Johnson has a reputation as a conservative but his analysis doesn't really differ that much from that of Paul Krugman, the New York Times liberal economist columnist.
"The trouble is that the Greek austerity measures are making the economy worse. Unemployment is now officially at 16 percent, though the rate among under twenty-fives is approaching 40 percent.
"Productivity is crashing under the weight of strikes and unrest, and debt is now more than 160 percent of GDP, compared to 60 percent debt to GDP in the UK," Johnson writes.
He goes on:
I don’t believe that Greece would be any worse off with a new currency. Look at what happened to us after we left the ERM, or to the Latin American economies who abandoned the dollar peg. In both cases, it was the route to cutting interest rates and export-led recovery.

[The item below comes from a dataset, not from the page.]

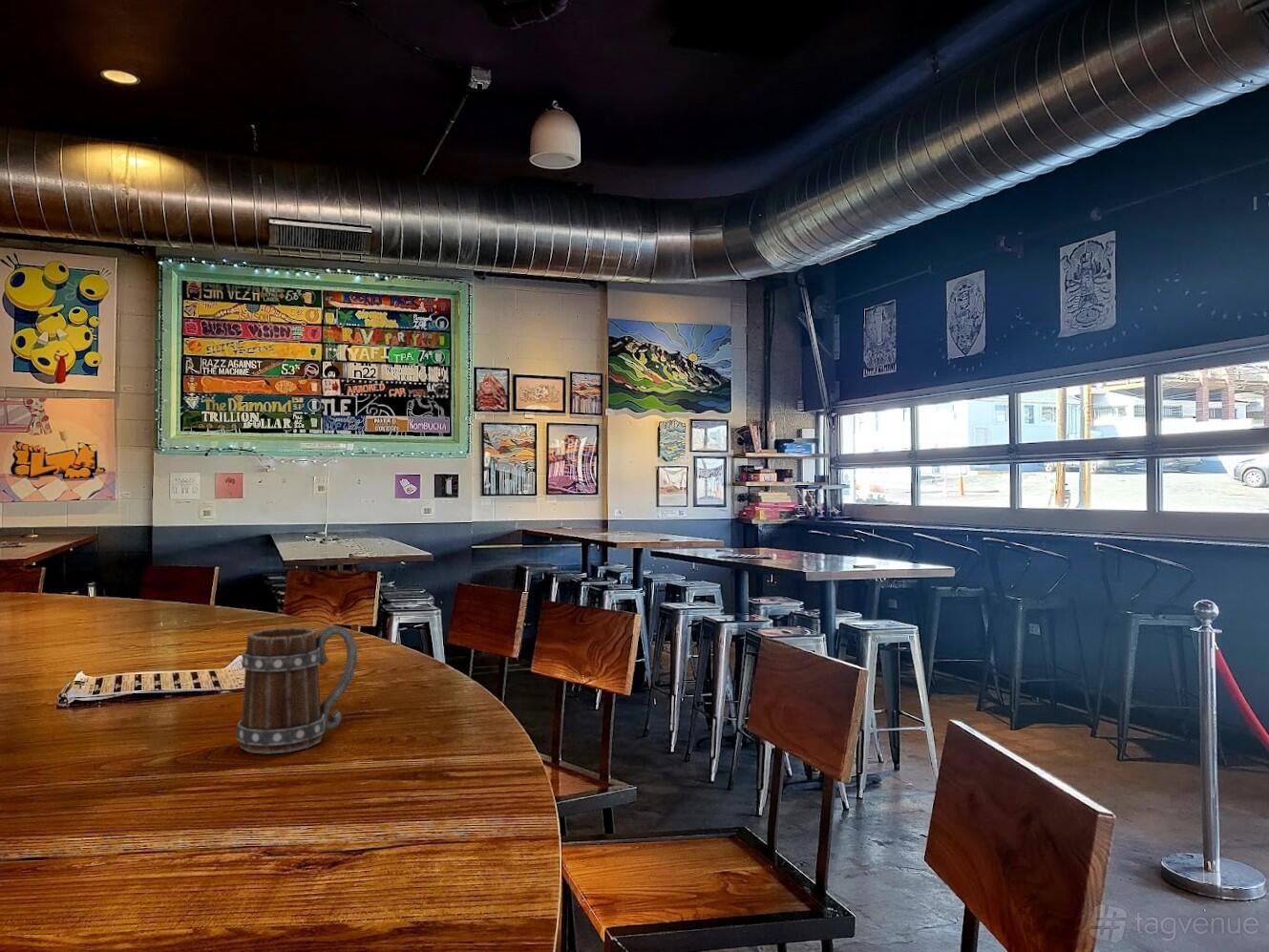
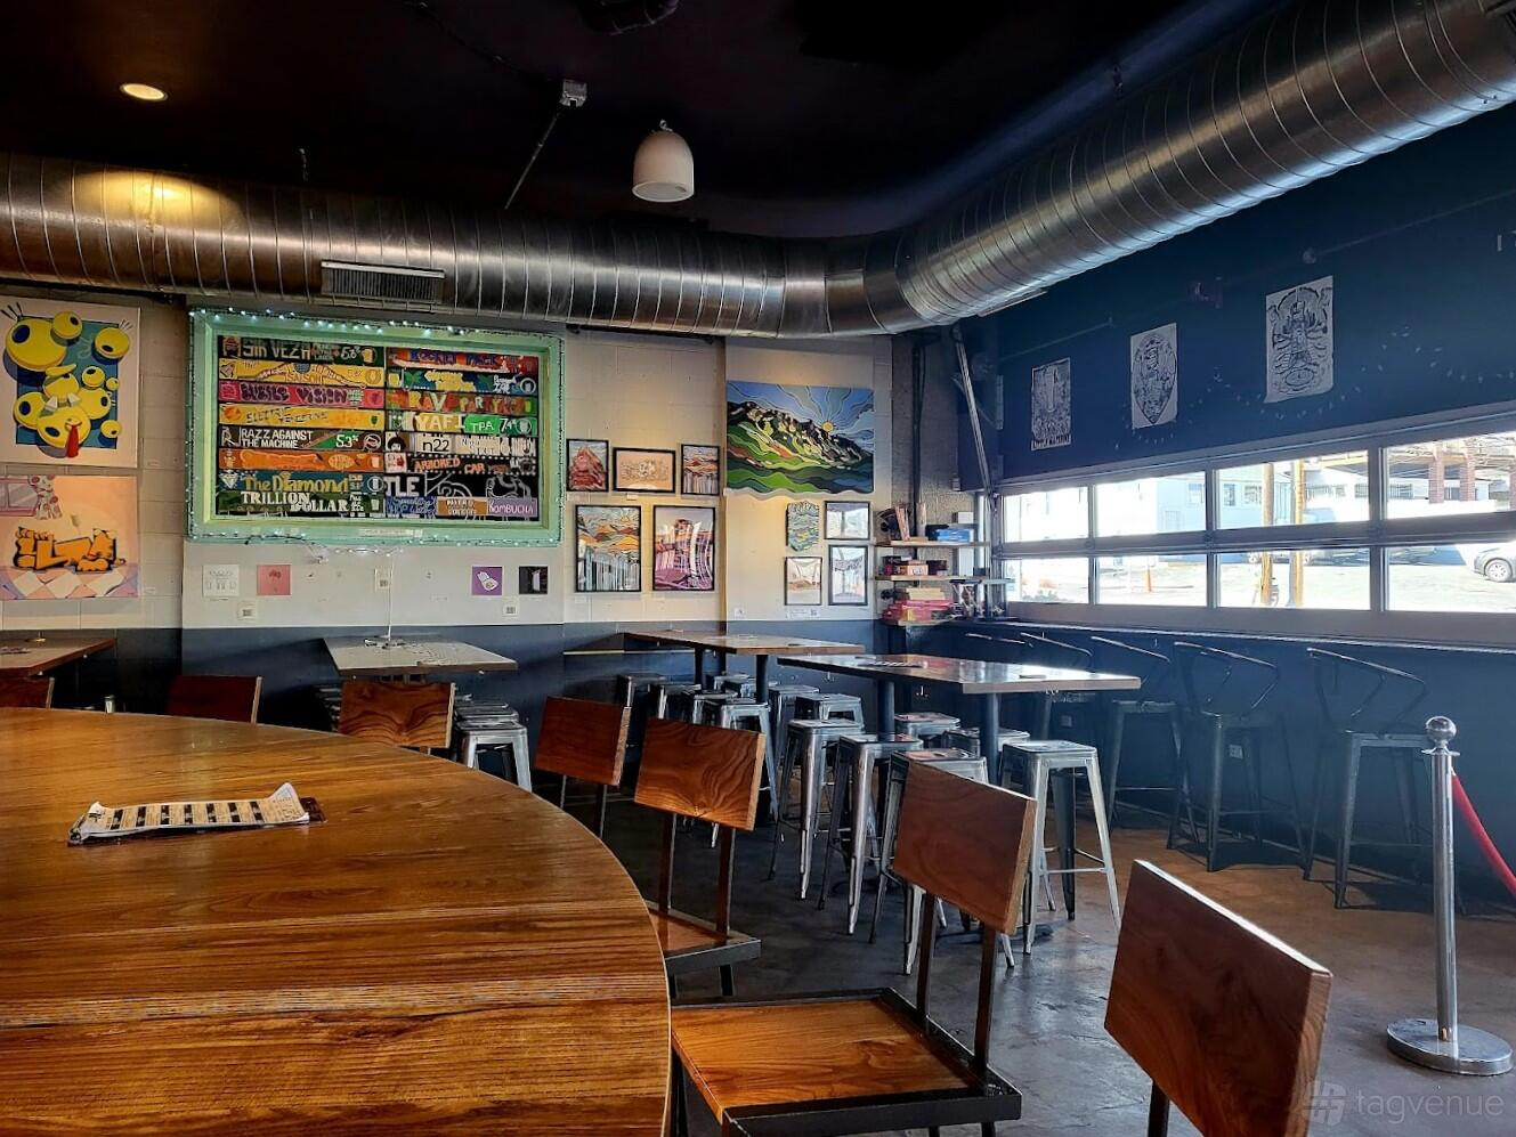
- beer mug [235,624,358,755]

The euro has exacerbated the financial crisis by encouraging some countries to behave as recklessly as the banks themselves. We are supposedly engaging in this bailout system to protect the banks, including our own. But as long as there is the fear of default, as long as the uncertainty continues, confidence will not return across the whole of Europe—and that is bad for the UK and everyone else.
If this is the opinion of a conservative British politicians, imagine what Greeks must think. They are being offered an economically destructive "austerity program" in exchange for payments to the creditors of their government. Many of those creditors are foreign banks and governments. If you were Greek, would this seem like a good deal?